_MATERIAL FOR THIS TASK_
============================================================

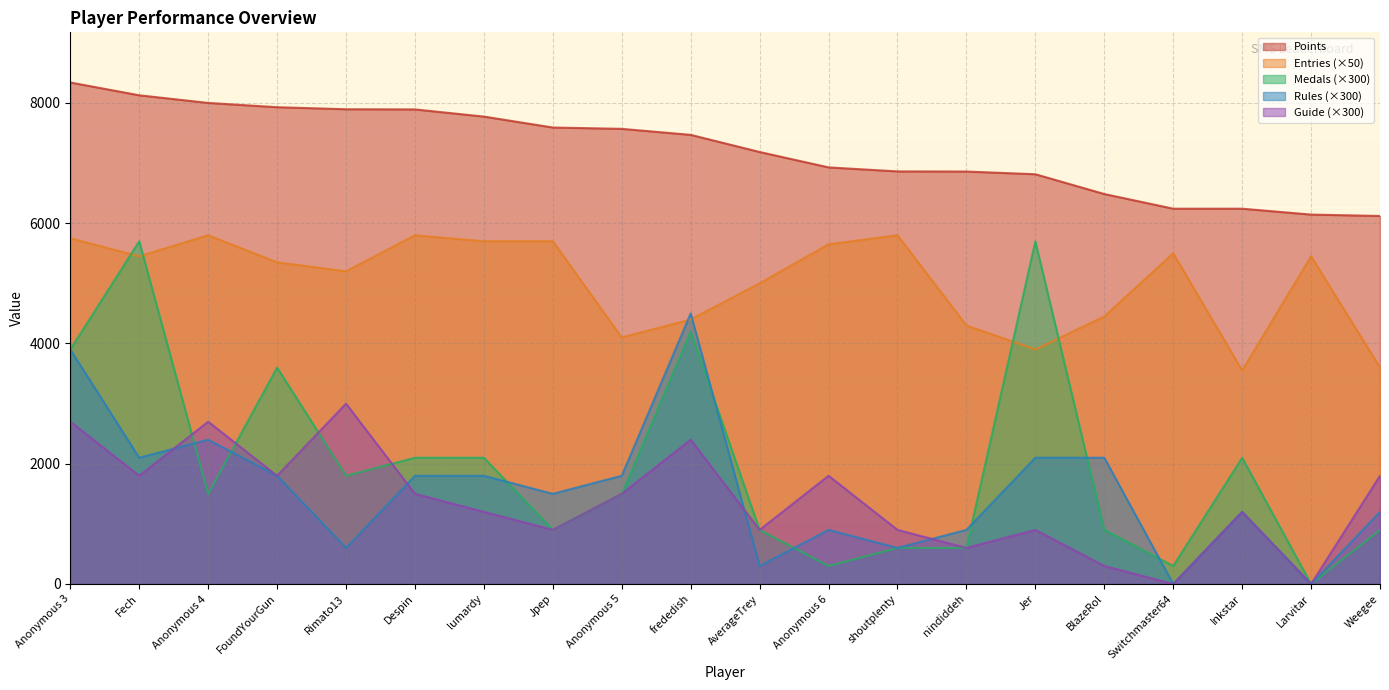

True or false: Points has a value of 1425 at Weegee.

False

============================================================

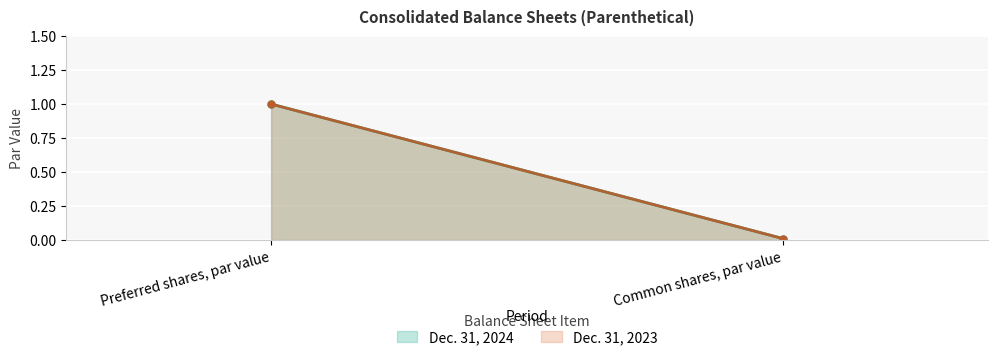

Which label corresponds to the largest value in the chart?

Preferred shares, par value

============================================================

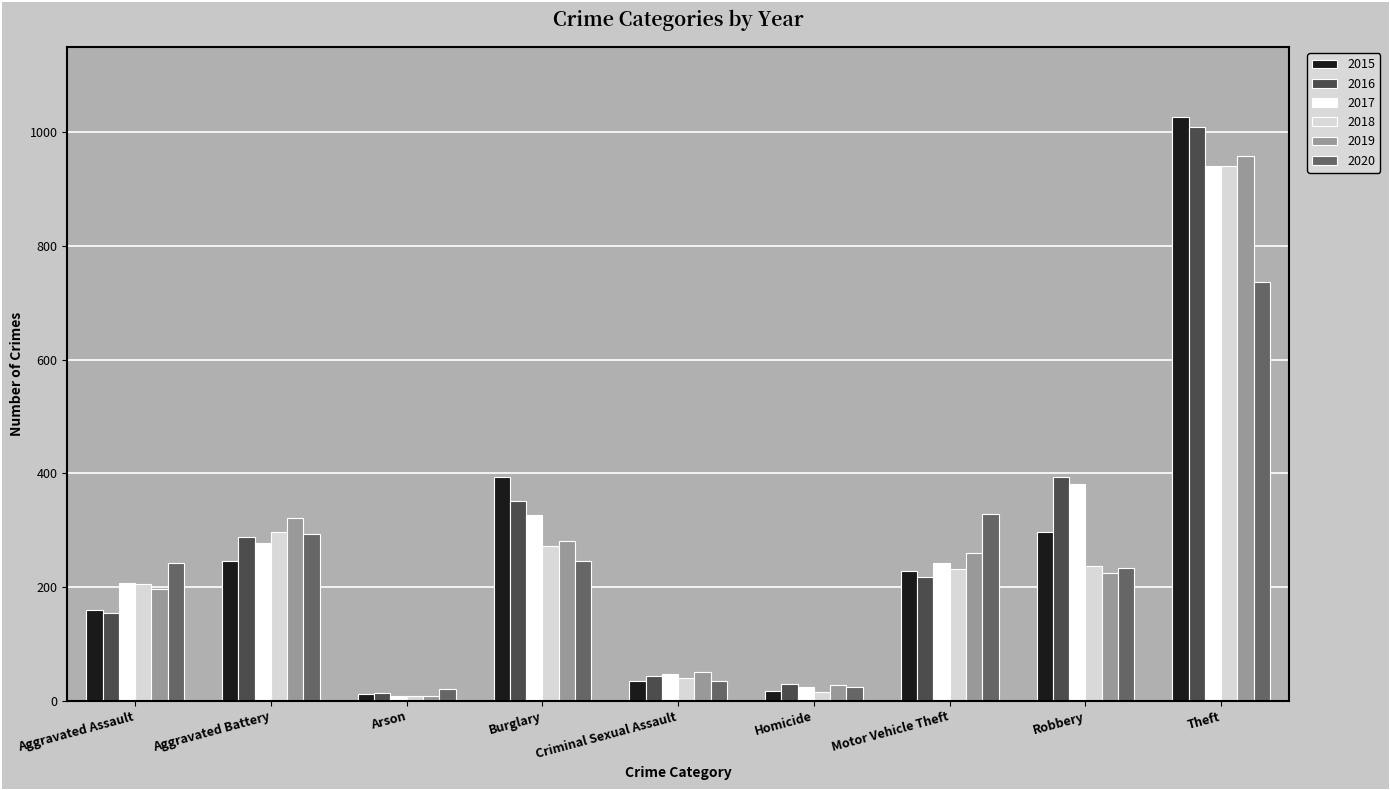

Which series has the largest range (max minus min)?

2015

============================================================

_WHAT IS EXPECTED_
Count the lines in the data above that contain the word "largest". Give only the number.

_RESULT_
2